The influence of chronic treatment with clonidine, yohimbine and idazoxan on morphine withdrawal

Numerous previous attempts have been made to study the involvement of alpha(2)-adrenoceptors in the expression of morphine withdrawal by studying the effects of selective alpha(2)-agonists and antagonists administered immediately before precipitation of withdrawal by an opioid antagonist such as naloxone, In the present investigation, we examined the effects of chronic treatment with clonidine (alpha(2)-agonist), idazoxan and yohimbine (alpha(2)-antagonists), concomitantly administered with morphine, on the expression of the withdrawal signs. In contrast to their acute effects, clonidine potentiated, while yohimbine and idazoxan attenuated the withdrawal signs precipitated by naloxone in morphine-dependent mice. In addition, mice chronically treated only with yohimbine displayed withdrawal signs similar to those reported with morphine withdrawal and these signs were not influenced by naloxone administration.

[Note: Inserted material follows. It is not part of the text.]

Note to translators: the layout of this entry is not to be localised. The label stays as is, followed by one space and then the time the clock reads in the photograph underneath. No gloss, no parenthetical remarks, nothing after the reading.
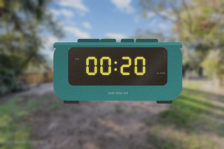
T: 0:20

Mice chronically treated with clonidine displayed withdrawal signs similar to those reported with morphine withdrawal and these signs were further potentiated by naloxone administration. The results suggest that down-regulation of az-adrenoceptors by morphine is a major adaptation contributing to development of dependence on opioids and also point the way to more effective treatment of narcotic dependence. This suggestion was based on the hypothesis that the suppression of noradrenergic system during chronic morphine treatment by alpha(2)-antagonists might diminish noradrenergic hyperactivity and consequently the development of dependence and withdrawal signs.